23:22	<gsnedders>	It is.
23:22	<gsnedders>	It's just the serialize case gets exceptionally hard if you want to make it complete.
23:22	<gsnedders>	Like, for <p><table><p> you have to go from an XML infoset like <p><p/><table/></p> to having the second p appear within the table.
23:23	<gsnedders>	Because you can't serialize that tree as <p><p><table></table></p></p> in HTML.
23:23	<SimonSapin>	gsnedders: do you mean that only testing idempotency it not that useful because you can make a serializer that’s idempotent bug wrong? (e.g always return the empty string)
23:23	<SamB>	SimonSapin: that wouldn't make serialize\|parse idempotent
23:23	<gsnedders>	SimonSapin: No, I mean it's impractically hard to do.
23:24	<gsnedders>	SimonSapin: Because a serializer that's idempotent is really complex to handle cases like (XML) <p><p/><table/></p>
23:25	<gsnedders>	SimonSapin: I played about with taking all parser tests and checking serializerparser
23:25	<SamB>	so what was the goal again?
23:25	<gsnedders>	The goal is to improve the current testing situation of html5lib's serializer. Which current relies on shared tests in html5lib-tests dependent upon serialization choice.
23:33	<gsnedders>	https://gist.github.com/gsnedders/9653913 is what currently fails to roundtrip with html5lib. Some (e.g., the script stuff) are obviously bugs.
23:34	<gsnedders>	<p><b><i><u></p>\n<p>X is gonna be very hard to serialize correctly
23:35	<Hixie>	why?
23:37	<gsnedders>	Well, "<p><b><i><u></u></i></b></p><b><i><u>\n<p>X</u></i></b>" doesn't correspond to the same thing, despite being the obvious serialization of the tree
23:38	<gsnedders>	Or rather, the logic for when you omit the p closing tag is complicated.
23:38	<Hixie>	oh
23:38	<gsnedders>	Okay, maybe that isn't as bad.
23:38	<Hixie>	i would just never omit closing tags
23:38	<Hixie>	:-D
23:38	<gsnedders>	I thought that was the weird case where AAA stuff made it horrible.
23:38	<gsnedders>	idk.
23:39	<gsnedders>	I don't have time for this.
23:39	<gsnedders>	:)
23:39	<gsnedders>	This isn't my dissertation. :)
23:41	<gsnedders>	Hixie: Though that does mean the informative description of when p end tags can be omitted in the spec is wrong :)
23:42	<gsnedders>	Or is Writing HTML Documents normative?
23:42	<gsnedders>	It appears to be normative for documents, authoring tools, and markup generators.
23:42	<gsnedders>	In which case the normative description is wrong :)
23:52	<Hixie>	gsnedders: it's not wrong. it just doesn't handle non-conforming cases since those cases are already non-conforming.

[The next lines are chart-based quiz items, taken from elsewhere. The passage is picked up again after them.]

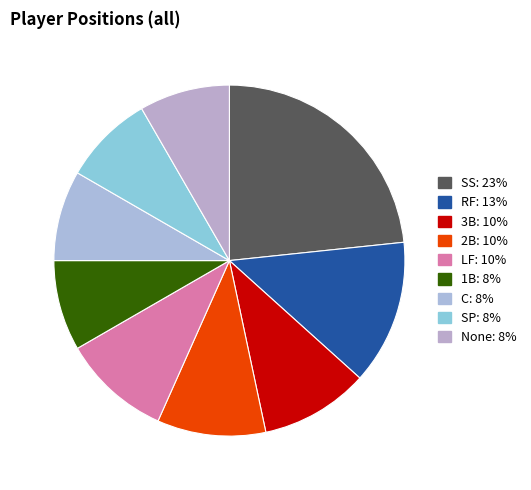

Does None represent more than half of the total?

No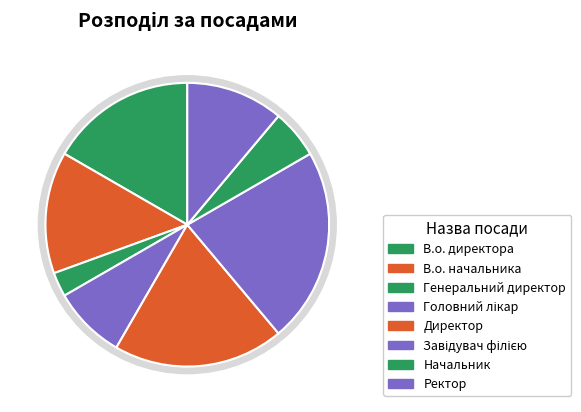

Count the number of slices in the pie.

8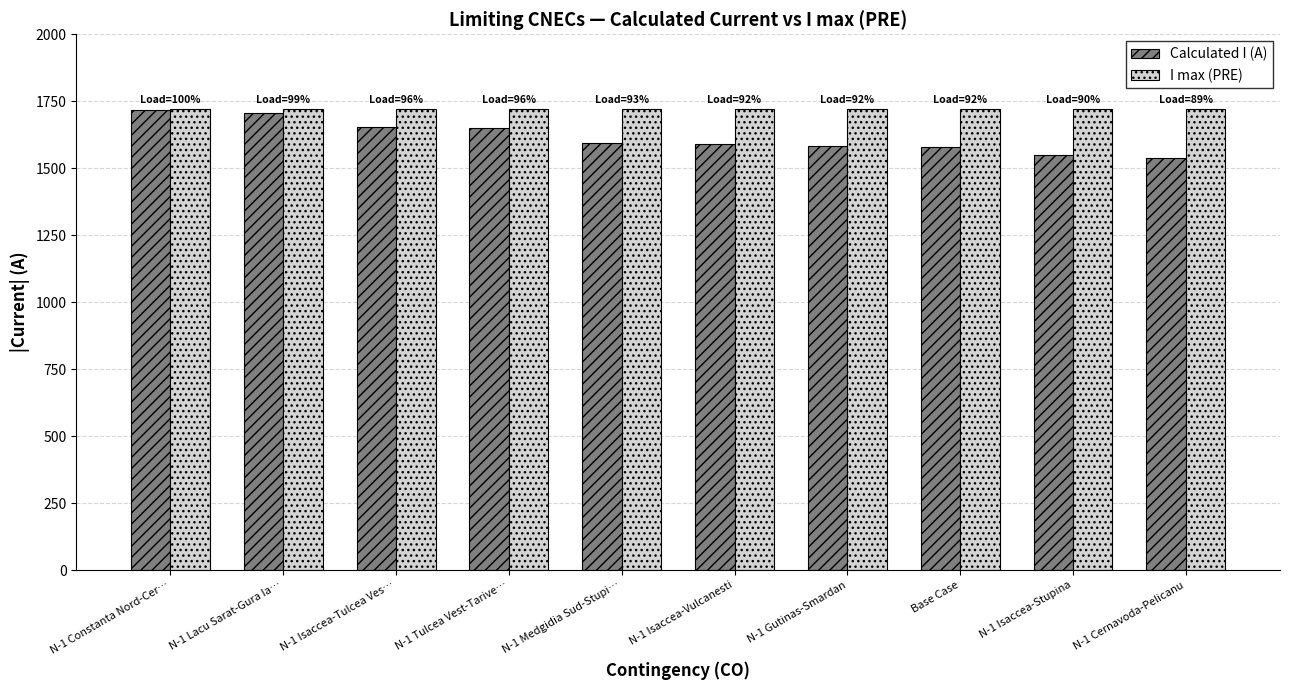

What is the highest value of the Calculated I (A) series?

1718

23:53	<Hixie>	gsnedders: if a tool outputs <b><p> then it's bogus regardless of where it closes the </b>
23:53	<gsnedders>	Bah!
23:53	<Hixie>	i'm just sayin'
23:54	<gsnedders>	See, this is what makes serialize\|parse idempotency hard!
23:54	<gsnedders>	Like, sure, yeah, obviously any tree the parser creates can be serialized.

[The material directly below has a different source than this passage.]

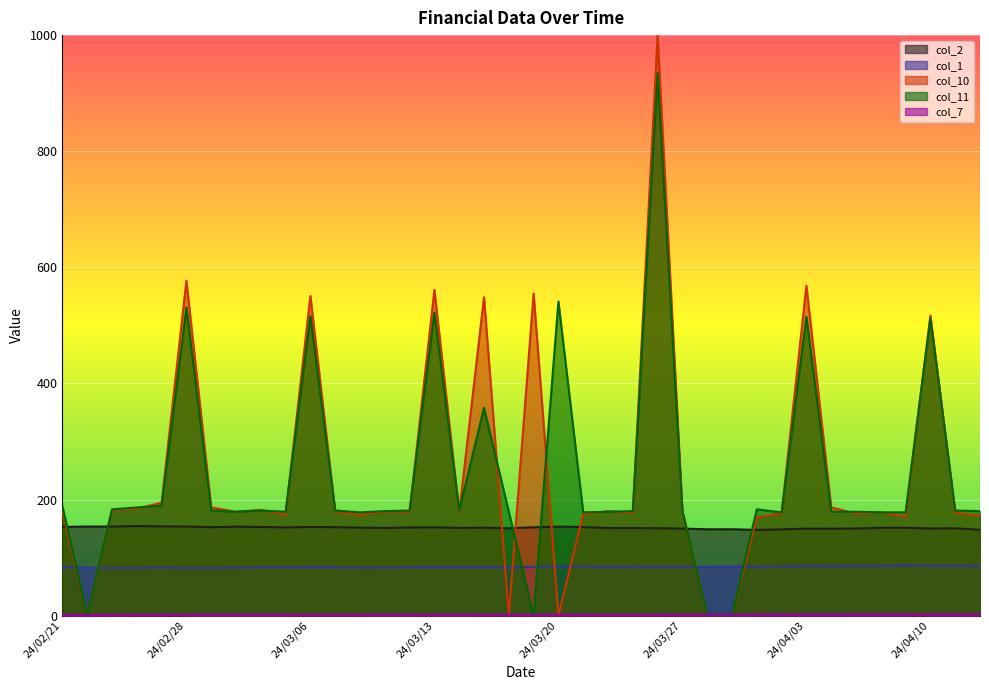

What are all the series names shown in the legend?

col_2, col_1, col_10, col_11, col_7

23:54	<Hixie>	should just reguse to serialise anything that's non-conforming
23:54	<Hixie>	refuse
23:54	<gsnedders>	To what degree on non-conformity?
23:54	<gsnedders>	*of
23:54	<Hixie>	human-checked!
23:54	<Hixie>	:-D
23:54	<gsnedders>	:)
23:55	<gsnedders>	Do we allow unknown elements? Because their parse-model could change!
23:55	<Hixie>	(or, document your tool as requiring conforming input, and if it's given non-conforming input, say that the output could be garbage.)
23:55	<gsnedders>	Yeah, that's the sensible approach. :)
23:56	<gsnedders>	I originally did this just because I wanted to see how hard it'd be to guarantee serializer\|\|parser idempotency given a tree from the parser. Because if it was easy then we could trivially get way more tests. :)
23:57	<gsnedders>	There's no schema representing all the content model restrictions, is there?